Riset pengaruh PLTU batu bara terhadap lingkungan dan sosial masyarakat itu dilakukan atas keresahan masyarakat di Kelurahan Teluk Sepang, Kota Bengkulu atas proyek PLTU batu bara berkapasitas 2 x 100 Megawatt di sekitar permukiman mereka.

Diketahui, proyek yang didanai investor asal Tiongkok tersebut merupakan proyek PLTU batu bara pertama di wilayah Provinsi Bengkulu.

"Karena di Bengkulu belum ada pembanding, maka riset dilakukan di wilayah PLTU batu bara yang sudah beroperasi," ucapnya.

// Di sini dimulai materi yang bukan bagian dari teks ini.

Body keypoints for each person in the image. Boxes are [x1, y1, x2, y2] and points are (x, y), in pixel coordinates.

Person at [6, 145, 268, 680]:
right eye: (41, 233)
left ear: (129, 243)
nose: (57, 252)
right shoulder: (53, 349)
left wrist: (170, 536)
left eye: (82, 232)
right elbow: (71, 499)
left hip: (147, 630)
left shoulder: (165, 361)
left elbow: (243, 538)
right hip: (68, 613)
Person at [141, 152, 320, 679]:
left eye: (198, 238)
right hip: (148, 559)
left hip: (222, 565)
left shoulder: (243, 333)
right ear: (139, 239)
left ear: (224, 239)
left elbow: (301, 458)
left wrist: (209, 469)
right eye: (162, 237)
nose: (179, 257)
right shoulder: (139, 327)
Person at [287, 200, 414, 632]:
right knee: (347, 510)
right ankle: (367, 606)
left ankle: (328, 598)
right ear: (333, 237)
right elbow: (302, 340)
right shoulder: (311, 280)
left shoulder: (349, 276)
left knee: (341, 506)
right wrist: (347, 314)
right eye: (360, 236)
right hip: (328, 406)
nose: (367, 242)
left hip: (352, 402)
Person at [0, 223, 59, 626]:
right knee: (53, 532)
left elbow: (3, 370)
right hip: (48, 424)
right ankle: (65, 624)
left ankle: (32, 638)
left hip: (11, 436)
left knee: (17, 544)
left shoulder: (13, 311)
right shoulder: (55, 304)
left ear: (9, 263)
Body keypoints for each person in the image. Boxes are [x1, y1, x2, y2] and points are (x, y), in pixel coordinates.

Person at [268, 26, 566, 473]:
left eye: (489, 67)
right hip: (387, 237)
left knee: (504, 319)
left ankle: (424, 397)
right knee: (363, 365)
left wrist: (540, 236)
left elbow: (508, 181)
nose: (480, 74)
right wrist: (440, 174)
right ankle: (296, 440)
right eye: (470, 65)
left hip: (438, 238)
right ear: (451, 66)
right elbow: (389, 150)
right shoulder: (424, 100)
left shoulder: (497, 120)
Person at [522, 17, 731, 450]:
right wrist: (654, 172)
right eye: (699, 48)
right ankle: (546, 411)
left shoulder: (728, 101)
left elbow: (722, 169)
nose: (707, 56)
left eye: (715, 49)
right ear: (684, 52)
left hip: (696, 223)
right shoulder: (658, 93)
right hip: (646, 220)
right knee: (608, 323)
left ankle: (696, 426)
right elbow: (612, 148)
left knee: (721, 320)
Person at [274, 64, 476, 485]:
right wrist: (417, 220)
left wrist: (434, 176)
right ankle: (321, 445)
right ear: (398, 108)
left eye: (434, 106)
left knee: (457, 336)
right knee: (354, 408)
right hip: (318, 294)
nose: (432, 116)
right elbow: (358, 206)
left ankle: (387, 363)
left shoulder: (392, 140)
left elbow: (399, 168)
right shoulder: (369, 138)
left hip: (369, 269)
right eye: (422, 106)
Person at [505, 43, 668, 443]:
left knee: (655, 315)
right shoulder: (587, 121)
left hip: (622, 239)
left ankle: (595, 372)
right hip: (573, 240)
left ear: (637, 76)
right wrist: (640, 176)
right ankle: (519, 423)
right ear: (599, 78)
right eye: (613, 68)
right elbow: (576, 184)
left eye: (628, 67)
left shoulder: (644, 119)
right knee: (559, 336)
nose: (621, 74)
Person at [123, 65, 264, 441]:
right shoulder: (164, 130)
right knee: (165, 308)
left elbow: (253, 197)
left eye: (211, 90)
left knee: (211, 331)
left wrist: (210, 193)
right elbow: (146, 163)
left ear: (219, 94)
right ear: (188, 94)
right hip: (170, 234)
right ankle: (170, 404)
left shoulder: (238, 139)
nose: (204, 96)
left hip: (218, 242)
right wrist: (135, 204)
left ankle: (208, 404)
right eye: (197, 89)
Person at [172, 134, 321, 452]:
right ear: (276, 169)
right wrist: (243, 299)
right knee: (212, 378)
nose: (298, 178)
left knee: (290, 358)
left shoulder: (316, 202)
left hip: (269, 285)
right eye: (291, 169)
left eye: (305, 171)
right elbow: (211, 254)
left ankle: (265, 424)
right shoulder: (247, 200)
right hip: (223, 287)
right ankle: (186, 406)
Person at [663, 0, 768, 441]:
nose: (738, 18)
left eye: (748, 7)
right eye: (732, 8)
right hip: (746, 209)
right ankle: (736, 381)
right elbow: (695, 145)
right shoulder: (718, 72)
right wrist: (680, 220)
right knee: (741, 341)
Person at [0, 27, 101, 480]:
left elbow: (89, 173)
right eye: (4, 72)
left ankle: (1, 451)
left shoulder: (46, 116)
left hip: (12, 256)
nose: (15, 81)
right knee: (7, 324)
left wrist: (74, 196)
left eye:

Tiga wilayah riset yakni Desa Kebur Kabupaten Lahat dan Desa Sindang Marga Kabupaten Musi Bayu Asin Provinsi Sumatera Selatan dan satu wilayah riset lainnya adalah Desa Samaran Kabupaten Sarolangun, Provinsi Jambi.

Olan mengatakan kajian yang dilakukan dalam kurun November 2017 hingga Januari 2018 menemukan banyak hal, mulai dari dampak kesehatan, sosial, ekonomi hingga krisis listrik di desa-desa sekitar pembangkit itu berdiri.

Ia mencontohkan di PLTU Bayung Lencir di Desa Sindang Marga berkapasitas 2 x 150 MW yang beroperasi dalam lima tahun terakhir telah memunculkan persoalan kesehatan muncul di tengah-tengah masyarakat.

Tim menemukan sejumlah anak-anak menderita penyakit kulit yang sukar sembuh. Meski belum diketahui kaitan langsung antara PLTU batu bara dan persoalan kesehatan yang dialami sejumlah anak-anak tersebut, menurutnya perlu diteliti lebih lanjut oleh pakar kesehatan dan lingkungan.

"Pengakuan para ibu-ibu di desa itu, anak-anak mereka mengalami penyakit kulit yang sukar sembuh sejak PLTU batu bara beroperasi," ucapnya.

Sementara di PLTU Keban Agung di Desa Kebur, Kabupaten Lahat, tim juga merekam keluhan masyarakat atas operasional PLTU berkapasitas 2 x 135 MW tersebut.

Selain suara bising dari pembangkit, warga juga mengeluhkan bila panas beberapa hari kemudian turun hujan maka dipastikan penyakit batuk dan radang tenggorokan merebak.

Ironisnya lanjut dia, di wilayah riset di mana PLTU batu bara berdiri, masyarakat belum merasakan mewahnya hidup di sekitar lumbung listrik. Mereka masih kerap mengalami pemadaman listrik.

Hasil riset tersebut lanjut dia telah disampaikan ke masing-masing pemangku kepentingan di wilayah riset, mulai dari Badan Lingkungan Hidup hingga kepala daerah bupati/wali kota dan ditembuskan ke Kementerian Lingkungan Hidup dan Kehutanan.